▸ **Problem**
Repeat the entries below exactly. Begin with the first line and end with the line that contains "66,983 | 634,054 |".
(Exercise material Opens)
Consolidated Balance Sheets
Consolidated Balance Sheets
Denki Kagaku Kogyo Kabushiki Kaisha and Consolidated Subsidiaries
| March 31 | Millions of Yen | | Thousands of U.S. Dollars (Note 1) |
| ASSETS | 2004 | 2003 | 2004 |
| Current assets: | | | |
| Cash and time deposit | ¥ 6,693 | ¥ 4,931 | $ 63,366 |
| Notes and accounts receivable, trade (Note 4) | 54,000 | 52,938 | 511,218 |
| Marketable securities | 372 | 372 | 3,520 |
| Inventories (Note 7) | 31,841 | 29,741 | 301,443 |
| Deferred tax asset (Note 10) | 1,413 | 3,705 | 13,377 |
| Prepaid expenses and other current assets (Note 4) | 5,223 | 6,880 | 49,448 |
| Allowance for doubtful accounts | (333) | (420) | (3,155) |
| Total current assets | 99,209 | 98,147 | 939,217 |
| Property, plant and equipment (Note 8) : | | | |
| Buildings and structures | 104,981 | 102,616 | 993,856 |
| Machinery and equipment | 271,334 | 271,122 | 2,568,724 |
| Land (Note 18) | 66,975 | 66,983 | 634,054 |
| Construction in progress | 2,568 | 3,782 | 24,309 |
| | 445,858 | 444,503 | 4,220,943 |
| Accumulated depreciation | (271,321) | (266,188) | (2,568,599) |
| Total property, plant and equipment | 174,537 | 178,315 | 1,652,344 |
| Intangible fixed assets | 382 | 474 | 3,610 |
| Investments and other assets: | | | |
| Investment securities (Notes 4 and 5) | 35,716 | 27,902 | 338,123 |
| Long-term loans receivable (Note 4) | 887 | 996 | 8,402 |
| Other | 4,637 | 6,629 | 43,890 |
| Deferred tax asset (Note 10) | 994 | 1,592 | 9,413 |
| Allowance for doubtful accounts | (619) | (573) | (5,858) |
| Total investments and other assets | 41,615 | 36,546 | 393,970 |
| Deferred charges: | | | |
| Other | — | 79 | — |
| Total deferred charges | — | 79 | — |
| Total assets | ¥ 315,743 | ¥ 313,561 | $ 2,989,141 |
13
(Exercise material Closes)
▸ **Answer space**
Consolidated Balance Sheets
Consolidated Balance Sheets
Denki Kagaku Kogyo Kabushiki Kaisha and Consolidated Subsidiaries
| March 31 | Millions of Yen | | Thousands of U.S. Dollars (Note 1) |
| ASSETS | 2004 | 2003 | 2004 |
| Current assets: | | | |
| Cash and time deposit | ¥ 6,693 | ¥ 4,931 | $ 63,366 |
| Notes and accounts receivable, trade (Note 4) | 54,000 | 52,938 | 511,218 |
| Marketable securities | 372 | 372 | 3,520 |
| Inventories (Note 7) | 31,841 | 29,741 | 301,443 |
| Deferred tax asset (Note 10) | 1,413 | 3,705 | 13,377 |
| Prepaid expenses and other current assets (Note 4) | 5,223 | 6,880 | 49,448 |
| Allowance for doubtful accounts | (333) | (420) | (3,155) |
| Total current assets | 99,209 | 98,147 | 939,217 |
| Property, plant and equipment (Note 8) : | | | |
| Buildings and structures | 104,981 | 102,616 | 993,856 |
| Machinery and equipment | 271,334 | 271,122 | 2,568,724 |
| Land (Note 18) | 66,975 | 66,983 | 634,054 |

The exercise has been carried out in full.